Removing the Door

p1030341Perspectives on the Freeze Response as I experienced it when violated Trigger Response…abuse/violation. This piece refers to a rape situation many years ago…so difficult to write that word… rape.

There will be no description of the physical assault, I do not wish to relive that experience but to witness it for what it was to me and my response.

This all happened as a result of my naivety, my trusting nature  when offered a safe place to sleep  for the night in a city where all accomodation was filled by displaced people. Displaced  a few years before by an earthquake.

I was woken by a man I’d never seen and knew instinctively that there was no possibility of ” flight or fight”. I guess I detached myself, my inner and emotional self from the scene.  What happened was inevitable. Emotionally I froze, cut myself off from engaging in any way with what was happening and that included ” fear”. Fear happens when confronted with the unknown and not dealing with the reality of the ‘now”. That “now’ was happening and with no where to run  and no one to alert there was no point in fighting.  That could result in further affliction.

May be things that happened in my childhood  spoke to me  and I  recognised  my powerlessness.  Things that related to various forms of abuse by people who were supposed to be trusted. Trusted by the family.
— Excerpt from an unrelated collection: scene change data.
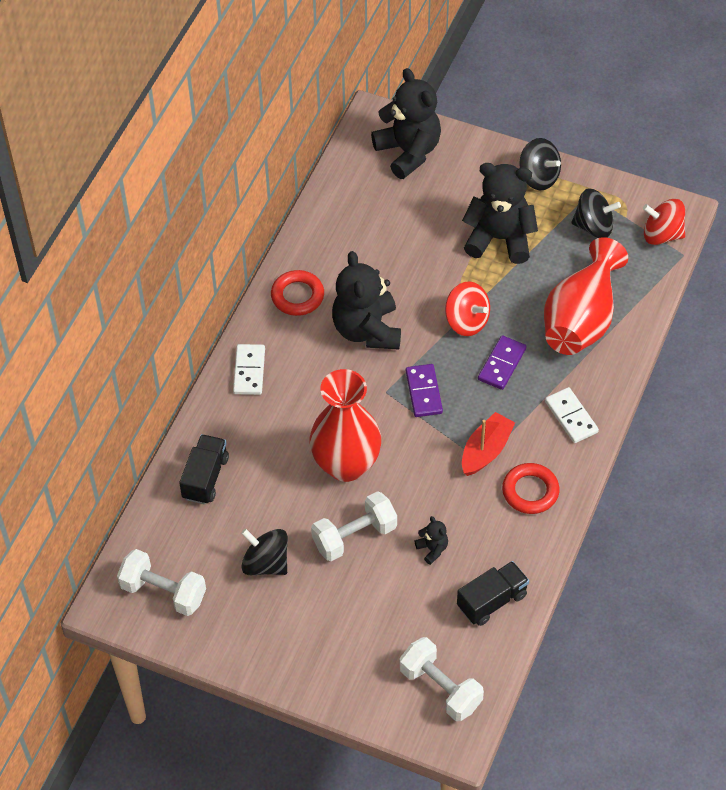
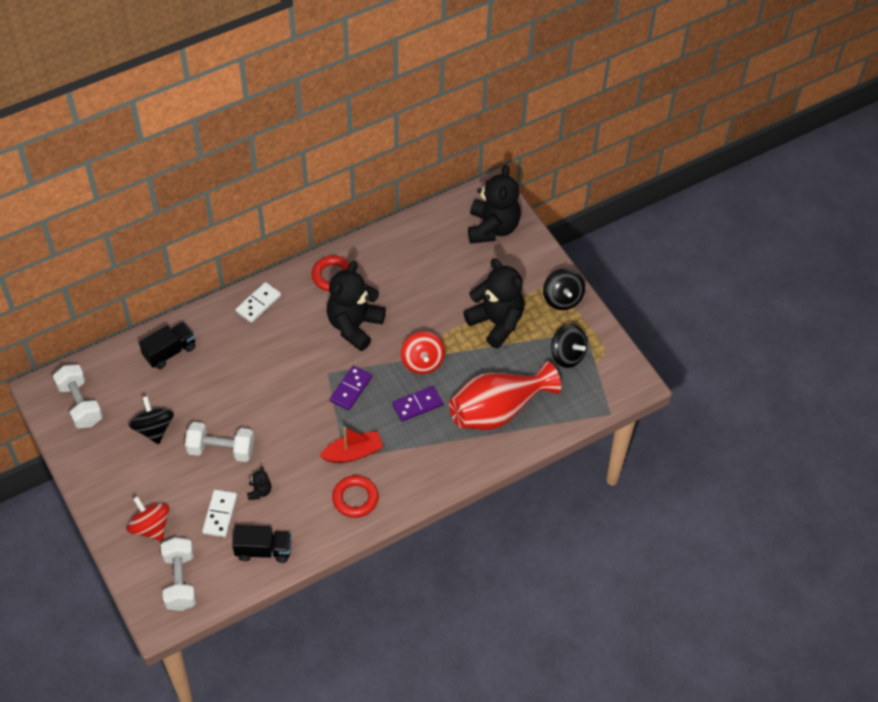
camera: 35 degrees right, 0 degrees up
red vase [310,369,381,482] -> none
white domino [545,387,599,443] -> white domino moved to [202,490,237,538]
red spinning top [643,199,685,245] -> red spinning top moved to [127,496,170,541]

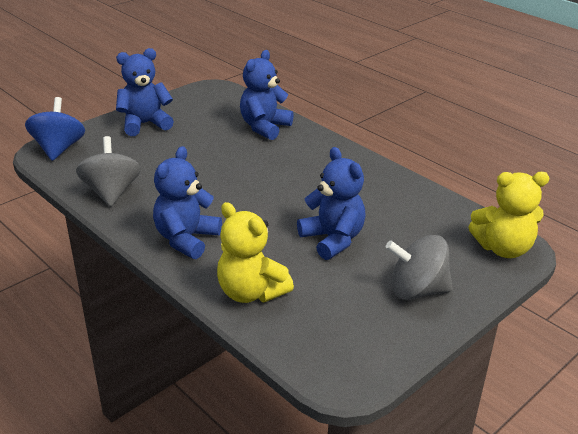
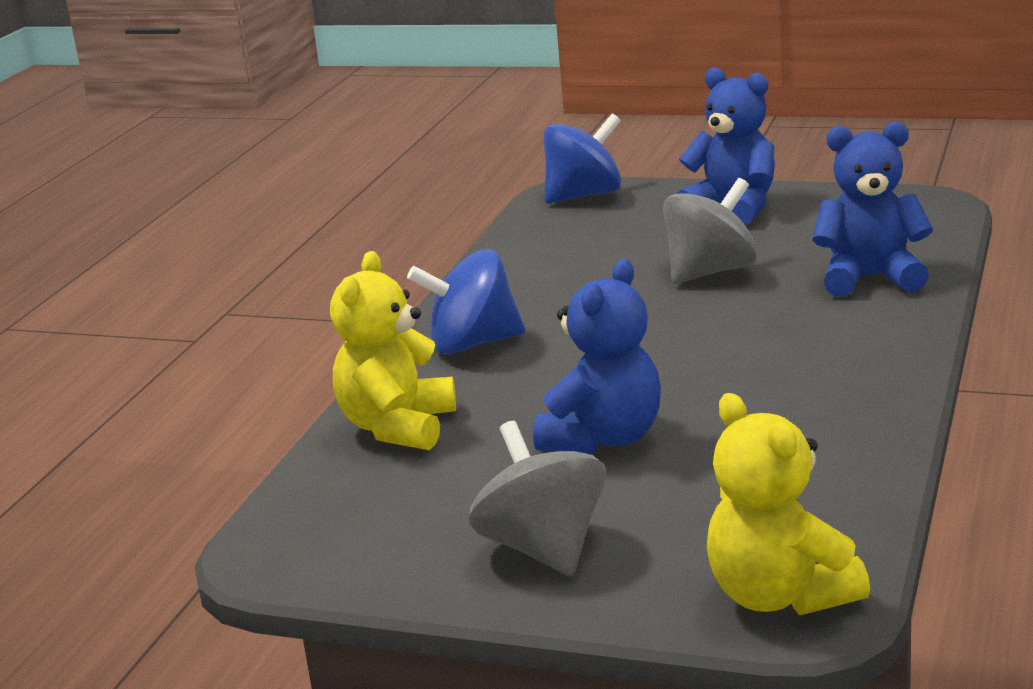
camera: 65 degrees right, 10 degrees down
grey spinning top [76,136,141,207] -> grey spinning top moved to [663,178,757,284]
blue teddy bear [153,146,222,259] -> blue spinning top [407,249,525,354]

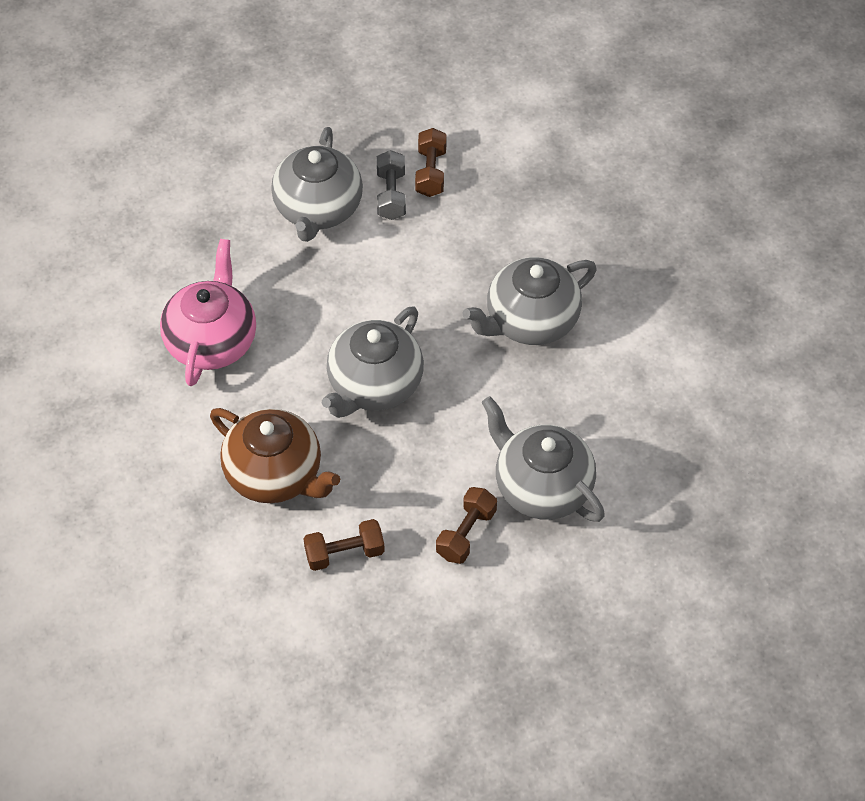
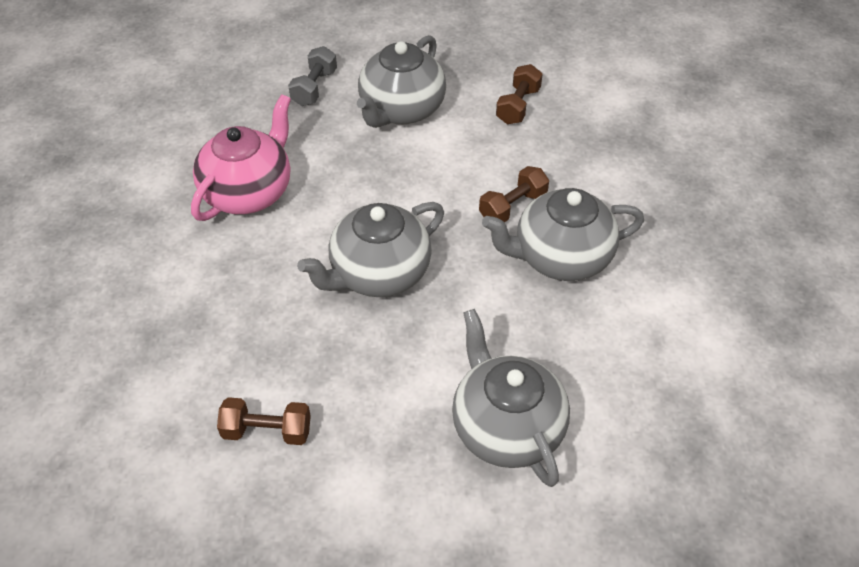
camera: 20 degrees right, 5 degrees down
brown teapot [210,408,340,503] -> none
grey dumbbell [377,150,406,220] -> grey dumbbell moved to [288,46,337,106]
brown dumbbell [436,487,497,564] -> brown dumbbell moved to [479,166,549,223]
Once that part of the ordeal was over I matter of factly prepared myself to leave that premisses.  I walked into the hallway with backpack on, heard a bath running, no towel seen just a doily type thing and then the man sharpening a huge knife, not a kitchen knife, and silly me wondered why he would be doing this early in the morning. Was he preparing his breakfast?
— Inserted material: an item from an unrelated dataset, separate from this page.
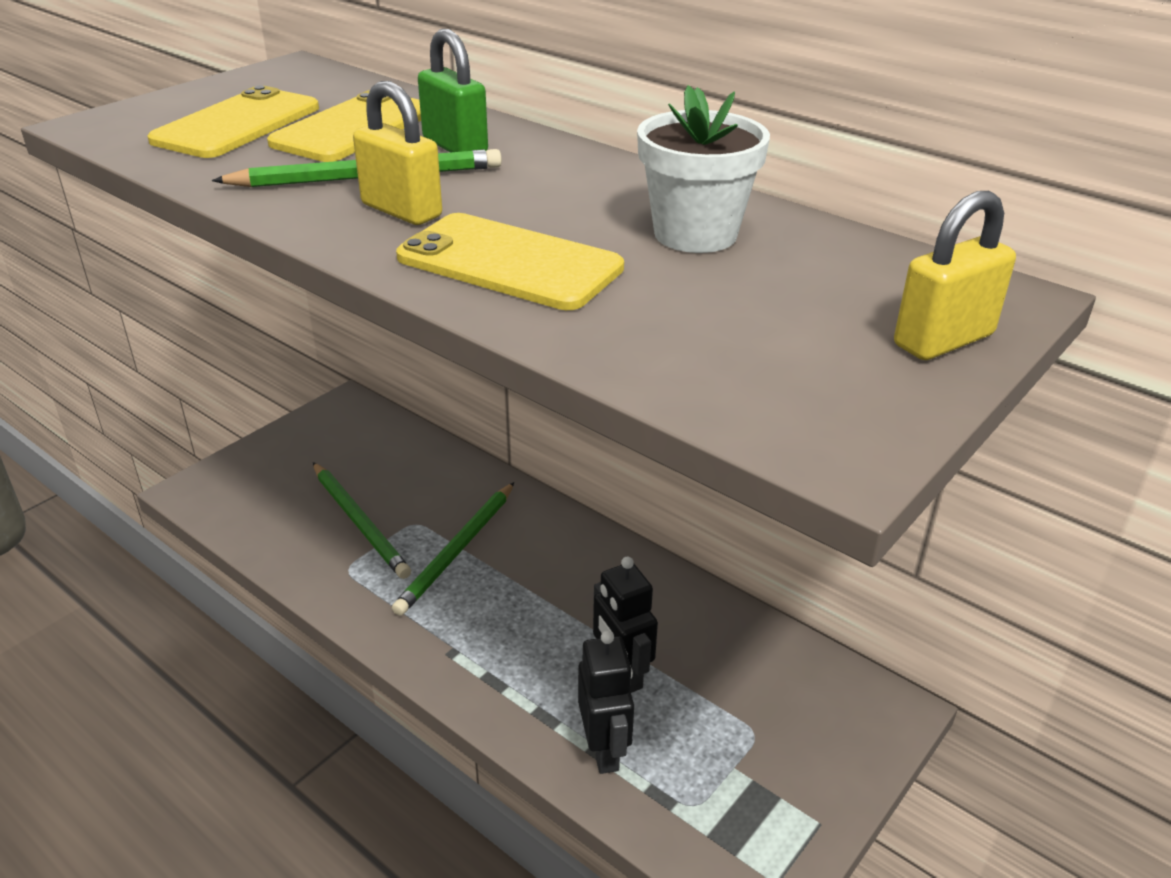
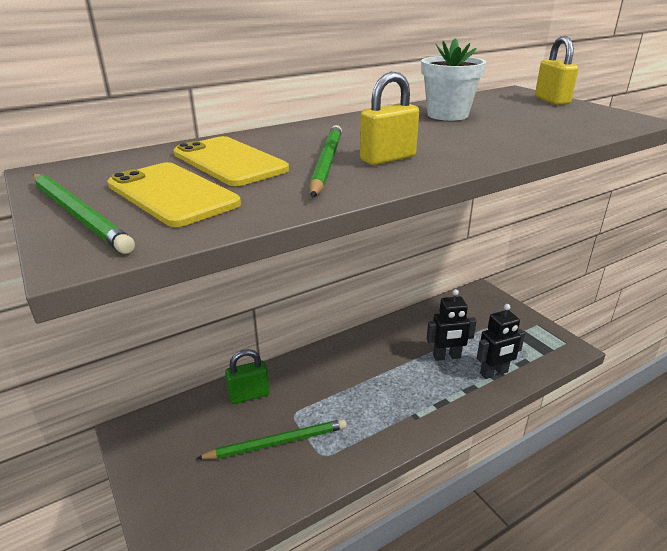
camera: 70 degrees left, 5 degrees down
green pencil [392,482,514,616] -> green pencil moved to [33,174,135,254]
yellow phone [396,213,624,310] -> none
green padlock [418,29,488,152] -> green padlock moved to [225,349,270,404]
black robot [578,631,634,774] -> black robot turned 150 degrees clockwise [477,304,525,379]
It was only much later that I realised the enormity of his plans.

He saw me quietly standing there still in a frozen emotional state. I was calm and ready to leave. He put away his knife and backed his car into the porch , opened the door, told me to get in and lie low on the back seat. Some kilometres later he stopped his car, told me to get out and then drove off.

I cannot remember how I managed to get anywhere from there that part is still unclear. Somehow I was safe.

My  autistic naivety may have  led me into this dangerous situation but my autistic freeze response saved my life. I’m sure that the man expected some dramatic scene that I did not give him and this may have calmed him,  he may have known  by then that I’d not be calling out ” rape” or reporting him to the authorities.

It was  quite sometime later that I  made awful sense of that bath and knife.

My freezing had saved me but also saved him from committing a further crime.